A preview of Amicus Therapeutics

Amicus Therapeutics is a biopharmaceutical company established in 2002 at Cranbury New Jersey. In 2008, Amicus Therapeutics expanded from its single location site in New Jersey to a second research Centre in San Diego. The biotechnology company seeks to treat a range of rare and orphaned disorders. The company product manufacturing systems are anchored on the chaperone advanced replacement therapy (CHART) integrated to enzyme replacement therapies. Amicus Therapeutics enjoys a robust development pipeline program for the treatment of a wide range of human genetic disorders. Additionally, the company had deployed the latest technologies and medicines to cure people with devastating conditions (https://seekingalpha.com/article/4073303-amicus-therapeutics-small-biotech-seems-big-mo). Further, the company envisions to positively impact on the lives of their clients, with the need of patients with rare diseases being the Centre of their incentive science.




Some of the lead products at Amicus Therapeutics include:

  • Migalastat. A lead product targeted to individuals suffering from Fraby disease, based on genetic diagnosis.
  • SD-101. Though in late stage development, the product is set to treat skin blistering and lesions connected with the rare genetic connective tissue disease Epidermolysis Bullosa (EB).
  • ATB200/AT2221 – a paradigm that encompasses enzyme replacement enzymes and pharmacological chaperone to treat Pompe disease.
  • Novel enzyme replacement therapy meant to cure Fabry disease


Ongoing studies:


At Amicus Therapeutics, studies are underway to provide a unique Enzyme Replacement Therapy for Lysosomal Storage Disorders (Crunchbase). Further, a research team is currently working on a Protein replacement therapy for the CDKL5 deficiency. The CDKL5 deficiency is a disorder that manifests itself right from infancy and if not treated may lead to paralysis, visual impairment, scoliosis, sensory impairment and gastrointestinal complications.




Amicus Therapeutics believe in Ethics and compliance in the execution of their daily activities. Further, the company supports programs aimed at fostering patient care with the provision of medical, scientific and educational data to all stakeholders of the company. As part of their Corporate Social Responsibility (CSR), Amicus Therapeutics offers charitable contributions to disadvantaged members of the community and offers educational grants. When undertaking such activities, high priority is given to individuals with or have their beloved ones suffering from CDKL5 deficiency, Epidermolysis Bullosa, and Lysosomal Storage Disorders.


Amicus Therapeutics Leads The Way In Rare And Orphan Disease Research

Amicus Therapeutics is a leading biotechnology company that supports treatment for rare diseases worldwide. The company’s mission is to research and produce pharmaceuticals to treat rare and orphan diseases known as lysosomal storage disorders. Amicus Therapeutics was privately held by venture capitalists until 2007 when the company became an IPO and publicly traded on the NASDAQ. Their company headquarters are in Cranbury, New Jersey.
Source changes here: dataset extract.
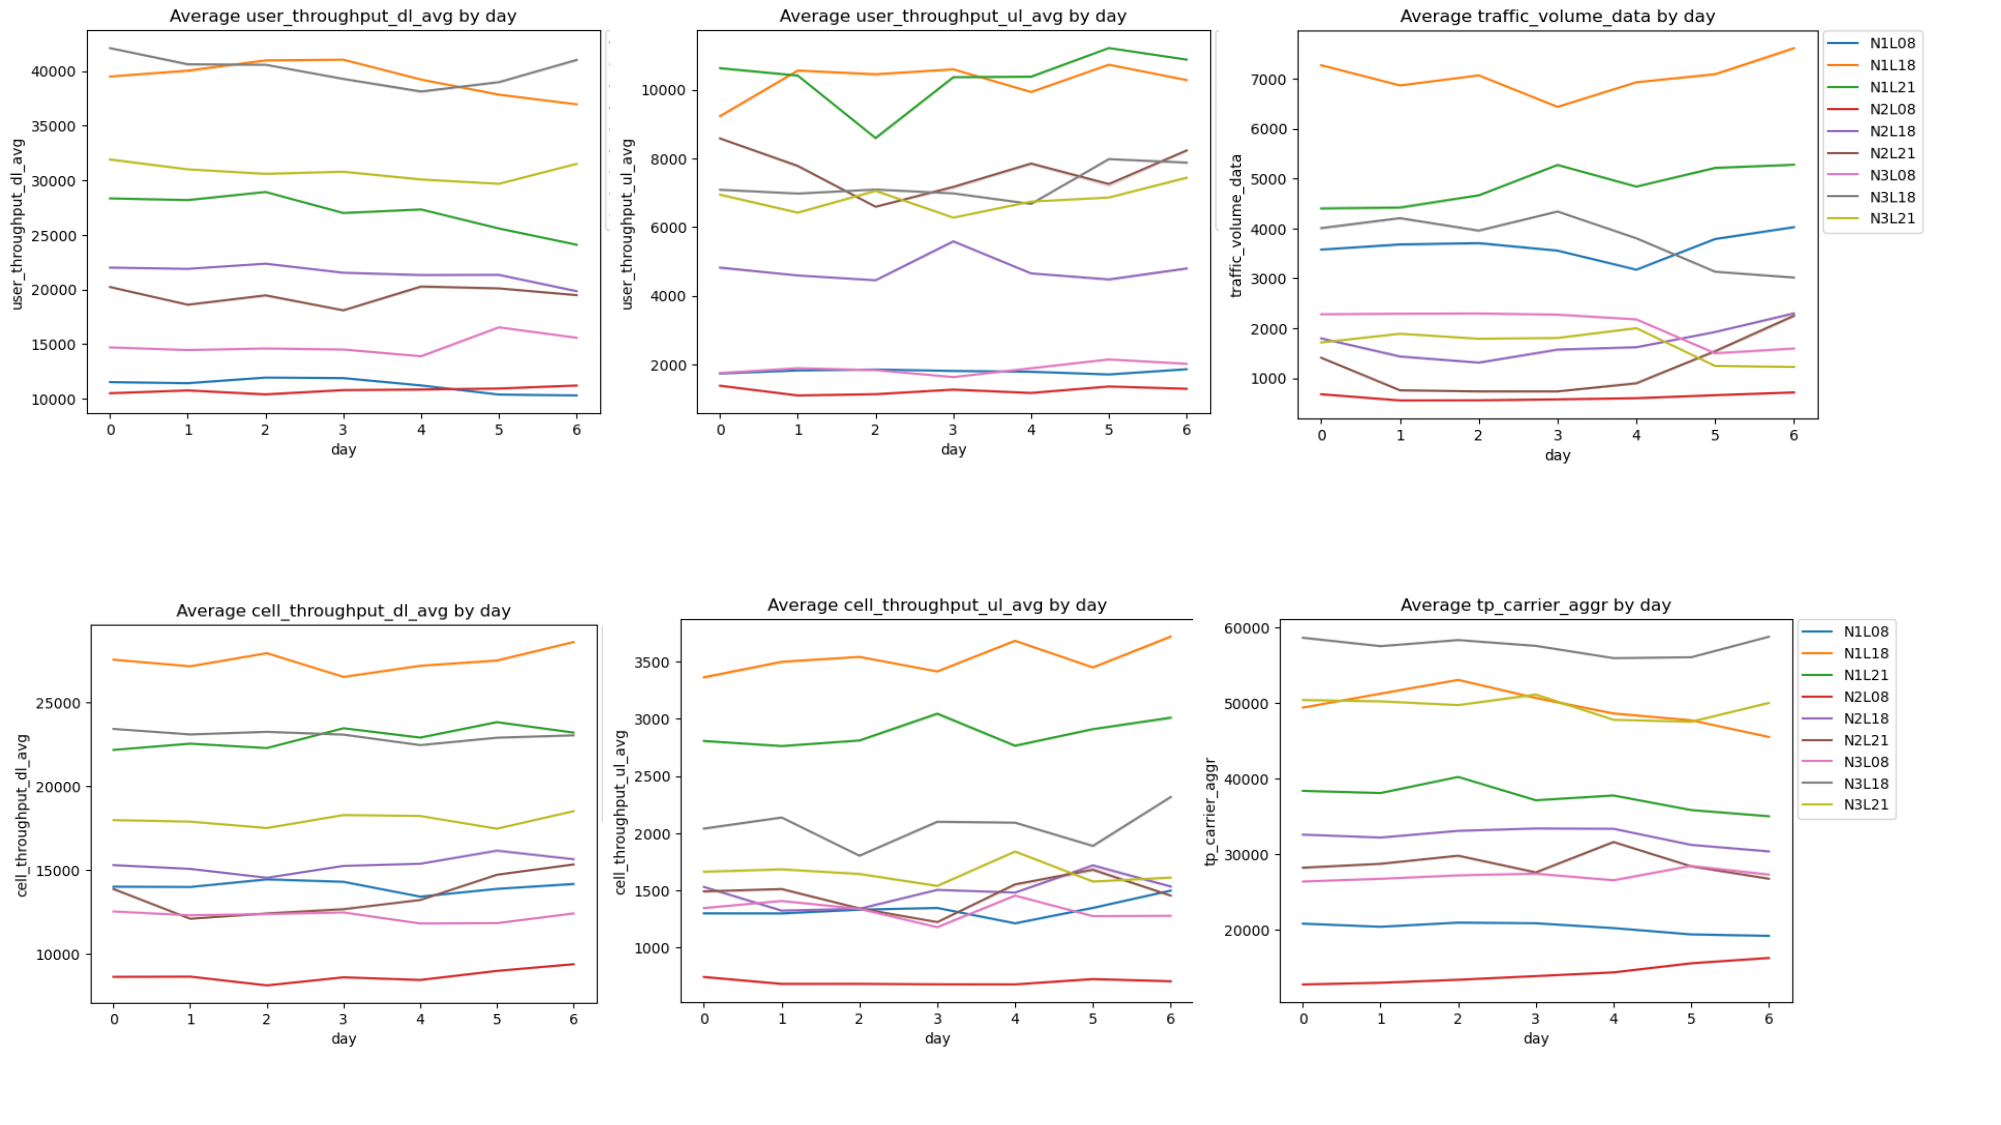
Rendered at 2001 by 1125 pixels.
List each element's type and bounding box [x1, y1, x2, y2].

John Crowley is the CEO of Amicus Therapeutics and has held this position since 2010 (MarketWatch). John Crowley is a well-respected biotechnology entrepreneur, and is the co-founder of Novazyme Pharmaceuticals. John’s leadership skills have helped focus the business on patient driven success. Every employee at Amicus Therapeutics is dedicated to the improvement of those born with rare or orphan diseases. Their business model embraces ethics, compliance and integrity in everything all parts of the company.


Amicus Therapeutics is one of a handful of biotechnology companies who are developing drugs for a small sector of the population who are affected by lysosomal storage disorders. The company has several important drugs in production: Migalastat is a drug formulated to treat patients with Fabry disease. Fabry disease is a rare genetic disorder in which the human body cannot release fat due to a lack of enzymes in the body. A second drug in production is SD-101, a treatment for the genetic tissue disorder called Epidermolysis Bullosa. Amicus Therapeutics focus is on researching the effectiveness of novel enzyme replacement therapies and biologics,which are genetically engineered proteins processed from human genes.
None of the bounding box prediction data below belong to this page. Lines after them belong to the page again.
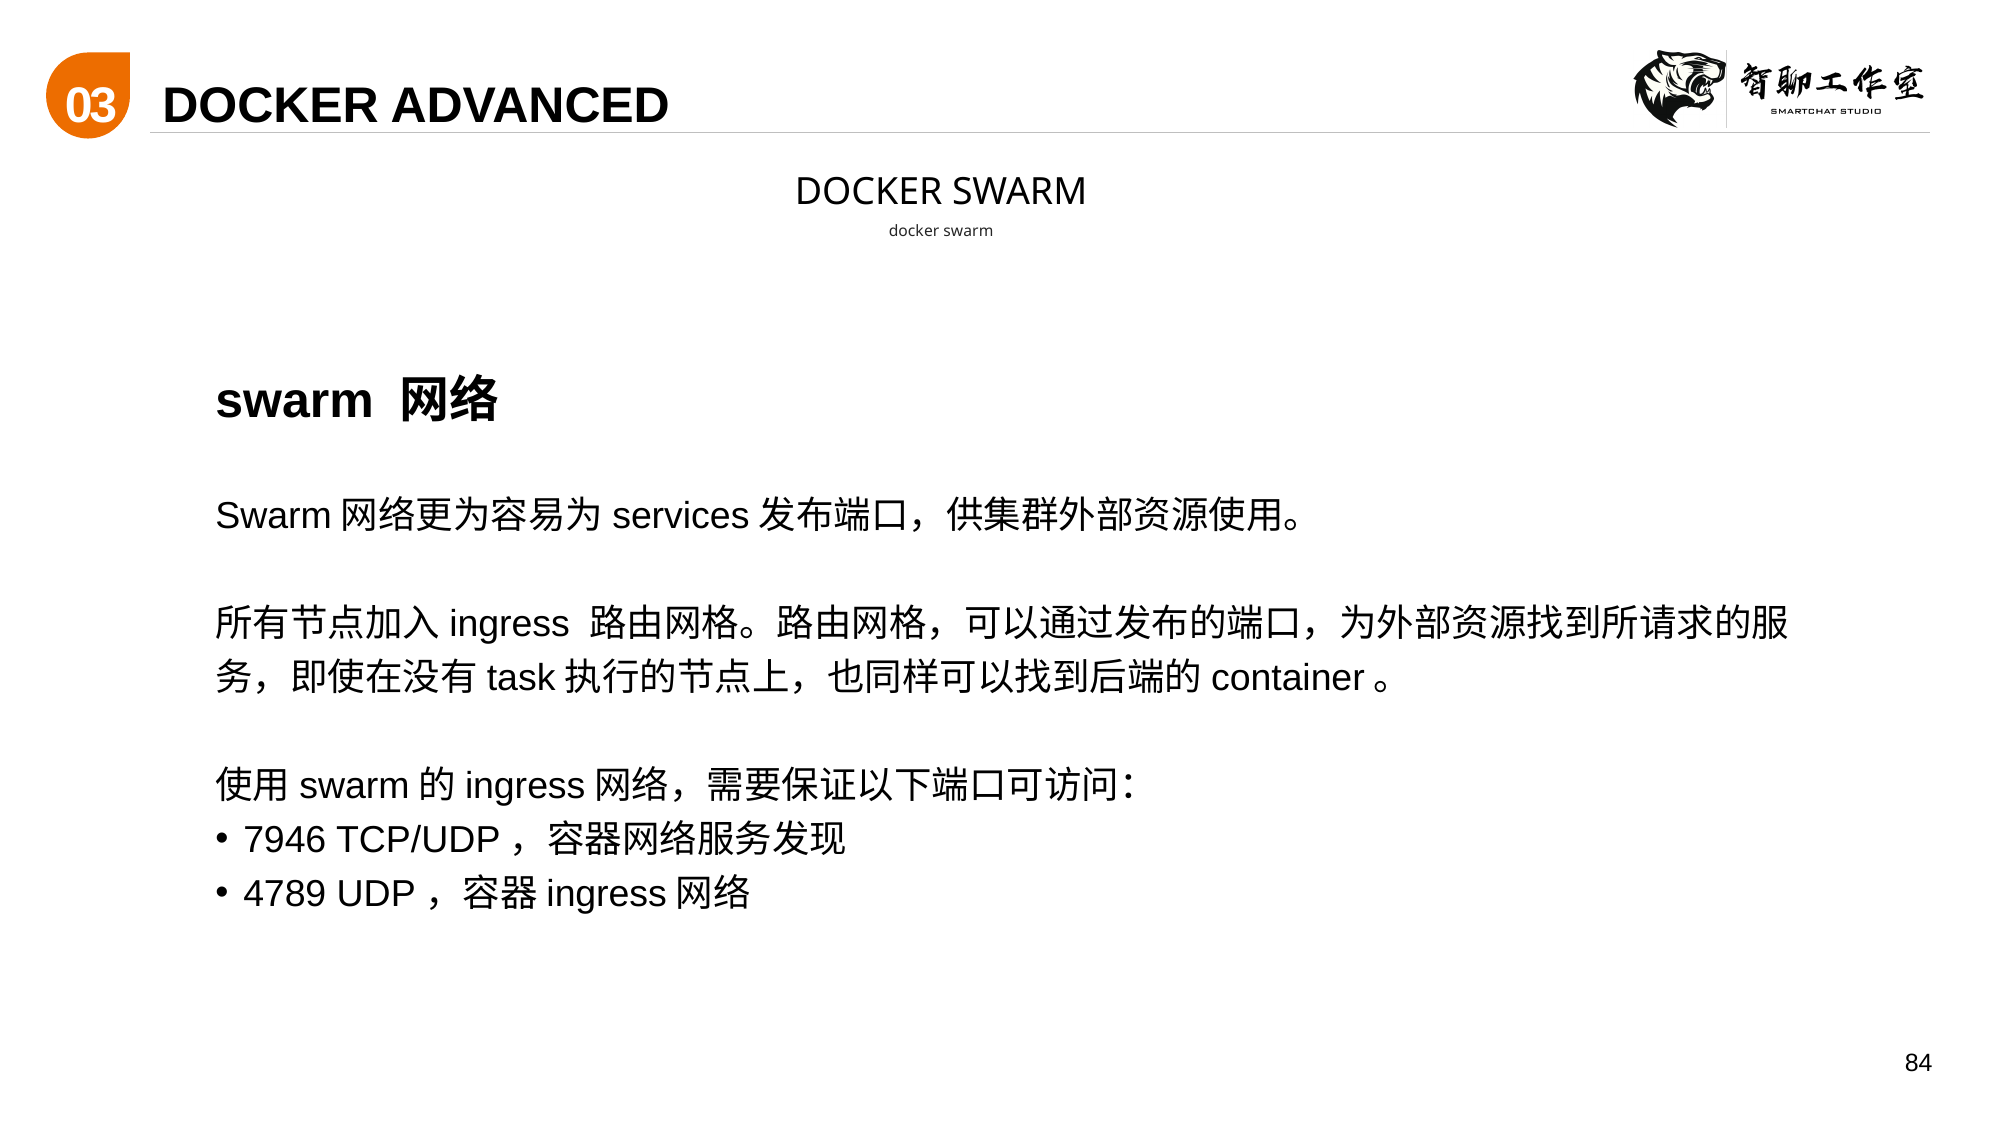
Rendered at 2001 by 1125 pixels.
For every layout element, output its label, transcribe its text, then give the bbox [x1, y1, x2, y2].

text_box swarm 网络 Swarm网络更为容易为services发布端口，供集群外部资源使用。 所有节点加入ingress 路由网格。路由网格，可以通过发布的端口，为外部资源找到所请求的服务，即使在没有task执行的节点上，也同样可以找到后端的container。 使用swarm的ingress网络，需要保证以下端口可访问： 7946 TCP/UDP，容器网络服务发现 4789 UDP，容器ingress网络 [200, 360, 1822, 921]
text_box DOCKER ADVANCED [147, 47, 685, 141]
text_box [691, 159, 1192, 248]
picture [1633, 47, 1950, 129]
text_box 03 [49, 47, 132, 141]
Orphan diseases are classified by the USDA as diseases that affect less than 200,000 people in the United States (GoogleFinance). Due to the nature of rare and orphan diseases research in this sector has been historically underfunded. Amicus Therapeutics received a financial helping hand in 2010 from the Michael J. Fox Foundation in the form of a grant for $500,000. In the same year Amicus Therapeutics was granted $210,300 from the Alzheimer’s Drug Discovery Foundation. Amicus Therapeutics purchased the biotechnology company Callidus Biopharma in 2013, and Scioderm in 2015. The company continues to grow as they work towards important biotechnology therapies.